FALL TV How’s this for a ratings ploy? ABC is making an unprecedented move to win publicity for its much buzzed about medical drama, ”Gideon’s Crossing.” The network will air the series’ pilot on Oct. 11 WITHOUT commercial interruption. The show, starring ”Homicide”’s Andre Braugher is to be sponsored by Johnson and Johnson, which will feature two 60 second ads only at the beginning and end of the pilot, according to the Hollywood Reporter. Though the network expects to take a financial hit, a rep says that, ultimately, it should attract more viewers. If nothing else, it’s a great ad for the joys of premium cable.

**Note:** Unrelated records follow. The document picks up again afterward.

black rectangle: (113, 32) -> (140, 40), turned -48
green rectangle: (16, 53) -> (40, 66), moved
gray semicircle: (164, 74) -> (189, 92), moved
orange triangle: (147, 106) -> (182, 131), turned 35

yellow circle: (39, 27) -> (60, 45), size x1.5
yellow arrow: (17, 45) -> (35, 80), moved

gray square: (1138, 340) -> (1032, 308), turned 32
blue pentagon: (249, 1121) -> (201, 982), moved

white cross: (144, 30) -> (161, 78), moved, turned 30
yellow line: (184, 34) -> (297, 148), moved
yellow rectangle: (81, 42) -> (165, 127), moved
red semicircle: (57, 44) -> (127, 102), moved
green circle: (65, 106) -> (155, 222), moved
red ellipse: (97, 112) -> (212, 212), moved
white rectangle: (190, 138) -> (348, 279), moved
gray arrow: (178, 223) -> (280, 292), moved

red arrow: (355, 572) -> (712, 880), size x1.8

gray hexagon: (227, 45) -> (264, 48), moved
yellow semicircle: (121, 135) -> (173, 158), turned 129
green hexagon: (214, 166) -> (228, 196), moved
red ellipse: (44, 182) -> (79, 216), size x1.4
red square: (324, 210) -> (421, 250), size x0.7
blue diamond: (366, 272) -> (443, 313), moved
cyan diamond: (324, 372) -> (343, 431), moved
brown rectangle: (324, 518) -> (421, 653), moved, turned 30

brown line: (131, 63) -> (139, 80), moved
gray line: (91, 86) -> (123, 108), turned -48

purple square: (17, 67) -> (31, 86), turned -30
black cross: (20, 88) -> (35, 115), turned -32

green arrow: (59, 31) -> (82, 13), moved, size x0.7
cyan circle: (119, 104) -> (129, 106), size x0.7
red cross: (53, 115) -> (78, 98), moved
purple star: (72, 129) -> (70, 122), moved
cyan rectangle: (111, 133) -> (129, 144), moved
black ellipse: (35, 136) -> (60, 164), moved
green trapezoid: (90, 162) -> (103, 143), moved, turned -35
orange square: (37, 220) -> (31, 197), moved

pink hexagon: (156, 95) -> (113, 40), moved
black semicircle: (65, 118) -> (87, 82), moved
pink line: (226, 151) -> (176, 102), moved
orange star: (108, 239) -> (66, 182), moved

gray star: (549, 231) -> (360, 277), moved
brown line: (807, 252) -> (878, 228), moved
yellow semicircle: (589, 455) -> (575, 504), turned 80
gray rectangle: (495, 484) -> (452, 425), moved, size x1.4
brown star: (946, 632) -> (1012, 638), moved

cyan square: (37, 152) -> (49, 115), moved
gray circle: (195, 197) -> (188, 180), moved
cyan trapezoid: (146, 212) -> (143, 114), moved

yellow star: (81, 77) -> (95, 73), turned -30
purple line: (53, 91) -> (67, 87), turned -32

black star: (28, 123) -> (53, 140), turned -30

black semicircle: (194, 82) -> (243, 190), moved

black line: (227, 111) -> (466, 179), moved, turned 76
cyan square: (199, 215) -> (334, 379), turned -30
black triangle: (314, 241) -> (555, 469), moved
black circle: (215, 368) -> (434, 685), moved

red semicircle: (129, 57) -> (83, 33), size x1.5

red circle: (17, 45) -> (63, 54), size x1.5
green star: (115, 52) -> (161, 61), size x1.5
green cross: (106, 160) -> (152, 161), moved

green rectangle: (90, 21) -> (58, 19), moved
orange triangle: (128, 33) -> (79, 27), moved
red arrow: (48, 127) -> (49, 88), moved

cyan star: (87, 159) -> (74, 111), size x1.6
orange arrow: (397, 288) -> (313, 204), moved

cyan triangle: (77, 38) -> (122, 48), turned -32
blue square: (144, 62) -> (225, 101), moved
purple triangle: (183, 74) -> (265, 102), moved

MUSIC NEWS Kid Rock has found an unlikely audience. A conservative antiabortion group, Rock for Life issued a press release yesterday thanking the Detroit rapper for his ”History of Rock” tune entitled, ”Abortion,” reports Wall of Sound. While the musician said that the song was not intended to convey a political message (and his label initially tried to get him to change the title), the organization says it reveals ”the reality of postabortion trauma for men”…. It was no Simon and Garfunkel, but Sting drew a respectable audience of 25,000 last night for his free concert in New York’s Central Park. Special guests included Sheryl Crow, Dennis Miller, blues guitarist Jonny Lang and, of course, a representative from Best Buy, the show’s sponsor.